Admittedly, no cases have been found addressing the situation in which a properly functioning automatic door prevented it from opening and striking people standing behind it. Rather, the available cases address the situation where a person was struck by a door opening automatically. Nevertheless, given the "ubiquitous" nature of automatic doors, and the fact that the plaintiff knew that the door was not opening automatically before he elected to proceed, the same analysis should apply. Where, as here, the automatic door did not open as designed, any danger in continuing to proceed was an open and obvious danger.
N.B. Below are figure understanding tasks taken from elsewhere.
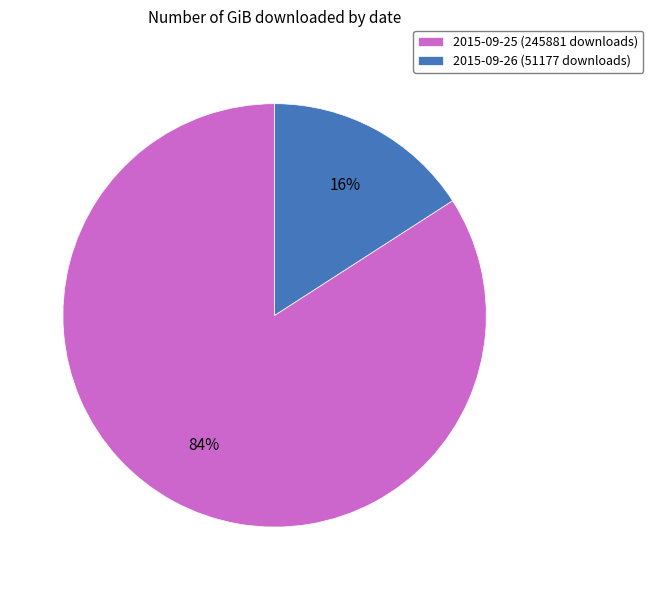

What is the largest slice in the pie chart?

2015-09-25 (245881 downloads)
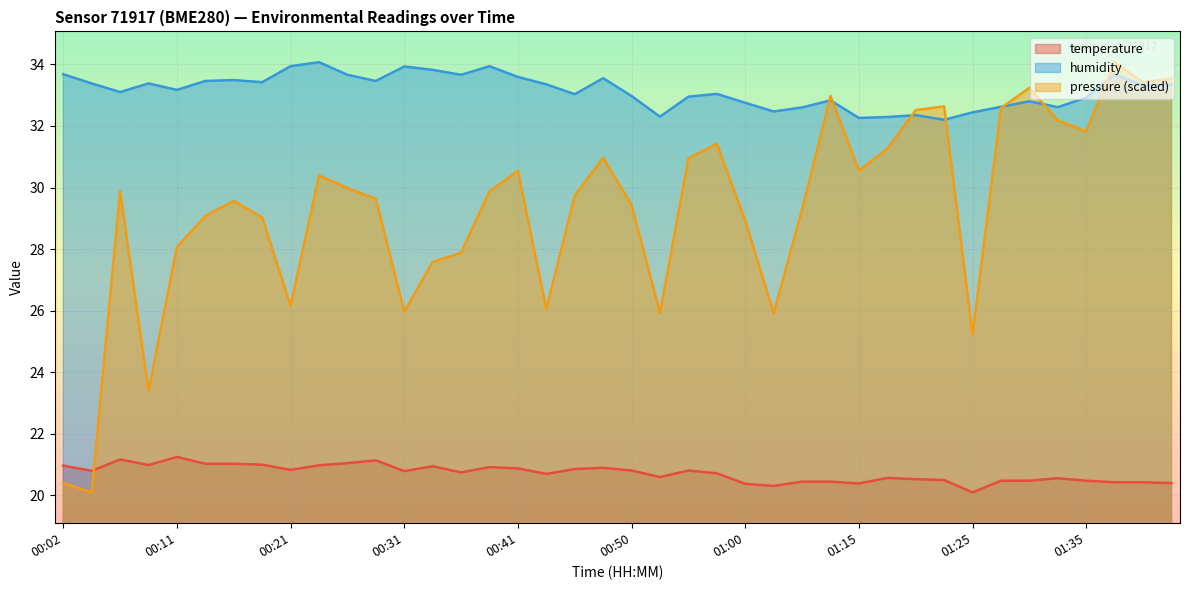

Is it true that temperature equals 21.1 at 00:26?

True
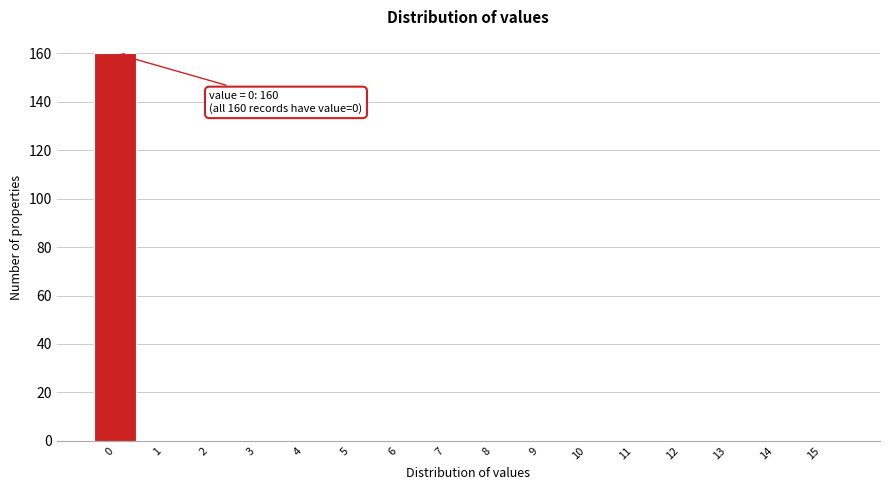

Reading right to left, what are all the values shown in this chart?

15=0	14=0	13=0	12=0	11=0	10=0	9=0	8=0	7=0	6=0	5=0	4=0	3=0	2=0	1=0	0=160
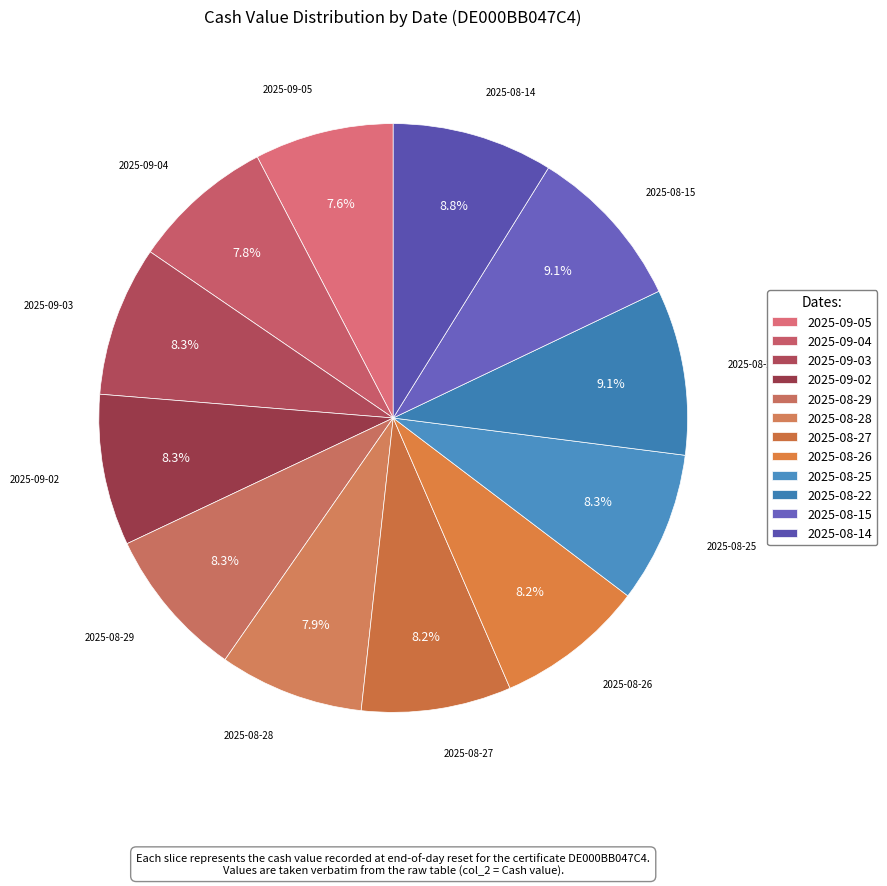

Is there a majority slice in this chart?

No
Target cannot be liable because Sullivan decided to attempt to circumvent the proper functioning of the door and convert the automatic door into a manual exit.

Summary judgment in favor of Target must be entered for the additional reason that the plaintiff has failed to establish that Target breached its duty of care despite its compliance with the applicable ANSI standard. "ANSI is a private non-profit organization that oversees the development of voluntary consensus standards for products, services, processes, systems, and personnel.... ANSI standards are widely accepted throughout the United States and internationally as an authoritative source for safety compliance." National Sur. Corp. v. India Tea & Spices, Inc., No. 09-11771-LTS, 2012 WL 113608, at *2 n.1 (D. Mass. Jan. 12, 2012). The ANSI standards are "helpful to the trier of fact in deciding whether the defendant has met the standard of care due, " but they are not controlling. Hansen v. Abrasive Eng'g & Mfg., Inc., 317 Or. 378, 384, 856 P.2d 625, 628 (1993). See also Jenks v. N.H. Motor Speedway, No. 09-cv-205-JD, 2012 WL 405479, at *2-3 (D.N.H. Feb. 8, 2012) (failure to meet ANSI standards not conclusive on issue of negligence). Thus, while "proof of compliance with industry practice militates against a finding of negligence[, ]" evidence of compliance with industry standards "is not conclusive upon the issue and can be overcome by countervailing relevant evidence from which a jury could find negligence notwithstanding conformity with industry usage. It is, however, a plaintiff's burden to bring forward such evidence, at the peril of losing the summary judgment battle and thus the litigation war." Bergendahl v. Mass. Elec. Co., 45 Mass.App.Ct. 715, 720, 701 N.E.2d 656, 660 (1998). In the instant case, Sullivan has not put forth any evidence refuting the defendant's contention that it exercised reasonable care by designing the automatic doors in conformity with industry standards. For this reason as well, Target's motion for summary judgment should be allowed.

IV. CONCLUSION

For all the reasons detailed herein, this court recommends to the District Judge to whom this case is assigned that "Defendant Target Corporation's Motion for Summary Judgment" (Docket No. 15) be ALLOWED.[5]